課題文 1:
ポリエステル回収の文章で、生分解性ポリエステル回収物の解重合反応を行う温度の範囲はどう書かれているか。
課題文 2:
ポリエステル回収の文章を、最後の文の後から書き継いでください。

抽出テキスト:
□ □ □

説明

生分解性ポリエステル回収物からの有効成分回収方法

【課題】生分解性ポリエステル回収物の加水分解反応を実施する際、使用するエネルギー量を増やさずに、生分解性ポリエステル回収物から有効成分を回収するする方法を提供することにある。
【解決手段】本発明は、生分解性ポリエステル回収物を約80℃〜約300℃の温度下で、使用する水の量が生分解性ポリエステル回収物に対して5重量倍以下で解重合反応を行い、解重合生成物として該生分解性ポリエステルのモノマー、該生分解性ポリエステルのオリゴマー等の混合物として回収する方法である。

【発明の詳細な説明】
【技術分野】
【0001】
本発明は、生分解性ポリエステル回収物を、水を用いて解重合反応させ、解重合生成物として該生分解性ポリエステルのモノマー、該生分解性ポリエステルのオリゴマー等の混合物として回収する、生分解性ポリエステル回収物から、有効成分を回収する方法に関する。
【背景技術】
【0002】
ポリ乳酸は、従来から、環境への負荷が少ない生分解性プラスチックの代表としてよく知られてきた。近年、循環型社会構築気運が高まり、プラスチック原料が化石資源からバイオマスへ転換する動きがあり、デンプンなど植物が原料となるポリ乳酸が大きな注目を集めている。このポリ乳酸は、その物性として透明性に優れ、成形加工の多様性があり、安全性も高いため、農林水産用資材、土木・建築資材、食品包装・容器、又は日用品用途などでの各方面での使用が期待されている。

□ □ □

提供資料:

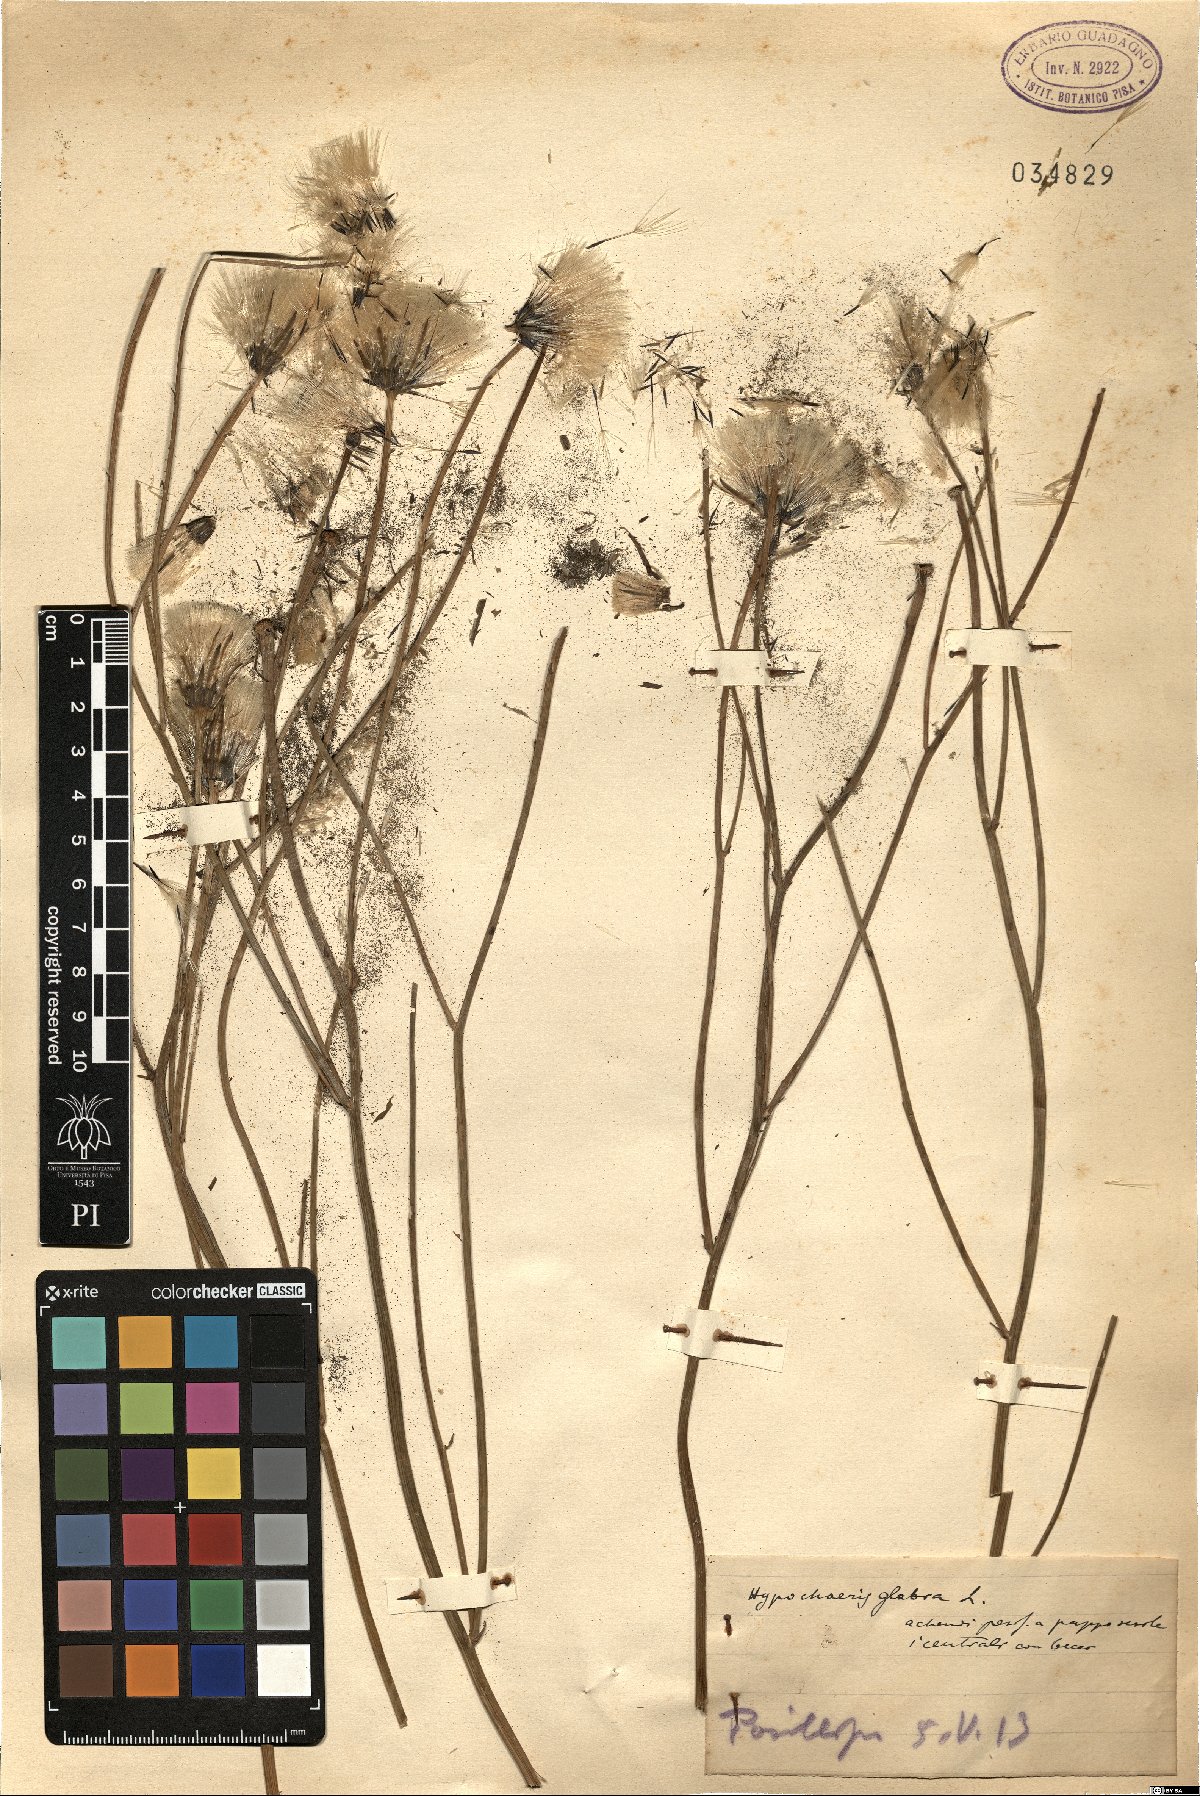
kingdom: Plantae
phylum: Tracheophyta
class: Magnoliopsida
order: Asterales
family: Asteraceae
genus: Hypochaeris
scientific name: Hypochaeris glabra
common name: Smooth catsear
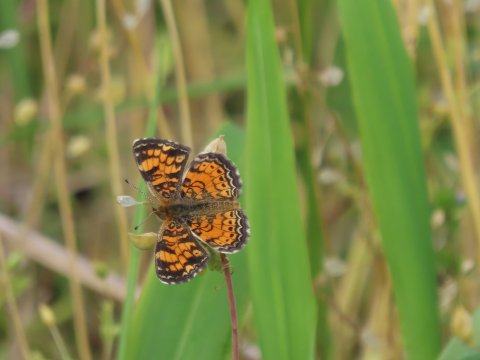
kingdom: Animalia
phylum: Arthropoda
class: Insecta
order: Lepidoptera
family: Nymphalidae
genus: Phyciodes
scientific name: Phyciodes tharos
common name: Pearl Crescent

□ □ □

演習の出力 1:
約80℃〜約300℃。

演習の出力 2:
【0003】
しかしながら、上記のような使用の増大に伴って大量に発生する、使用済みポリ乳酸、
およびポリ乳酸製造段階で発生する品質不適格品(以下、これらをポリ乳酸回収物と略称
することがある。)については、ポリ乳酸部位は生分解性を有するものの分解までに長時
間を要し、またポリ乳酸以外の部位は生分解性を有さないことが多くそのまま自然界に残り、今後大きな社会問題となることが予想される。上記の問題に対して、ポリ乳酸回収物を元の原料に変換・回収し、この原料から再度重合反応等によってポリ乳酸ポリマーを製造し再利用する、いわゆるケミカルリサイクルが有効である。この方法は、基本的にロスの無い、化合物の資源再使用が可能な方法であり、資源の再利用が可能となる。
【0004】
例えば、水存在したで加水分解反応を用いる方法として、約200℃〜約350℃の高温下で、ポリ乳酸に対し大量の水を使用し完全に乳酸まで変換させる方法が提案されている(例えば特許文献1参照。)。
【0005】
しかしながら、高温条件下、加水分解反応のために大量の水を用いるため、その使用する水量の分エネルギー使用量が増加し、更に最終的にポリ乳酸とするためにはその使用した水を留去させる必要があり、この段階でもエネルギー使用量が増加するという問題がある。
【特許文献1】特開2003−300927号公報
【発明の開示】
【発明が解決しようとする課題】
【0006】
本発明の目的は、従来技術が有していた問題点を解決し、ポリ乳酸回収物の加水分解反応を実施する際、使用するエネルギー量を増やさずに、ポリ乳酸回収物から有効成分を回収するする方法を提供することにある。
【課題を解決するための手段】
【0007】
本発明者らは上記従来技術に鑑み、鋭意検討を行った結果、本発明を完成するに至った。すなわち、本発明は、生分解性ポリエステル回収物を80℃〜300℃の温度下で、生分解性ポリエステル回収物に対して5重量倍以下である水を用いて解重合反応を行い、解重合生成物として該生分解性ポリエステルのモノマー、該生分解性ポリエステルのモノマー及びオリゴマーの混合物、又は該生分解性ポリエステルのオリゴマーとして回収する方法である。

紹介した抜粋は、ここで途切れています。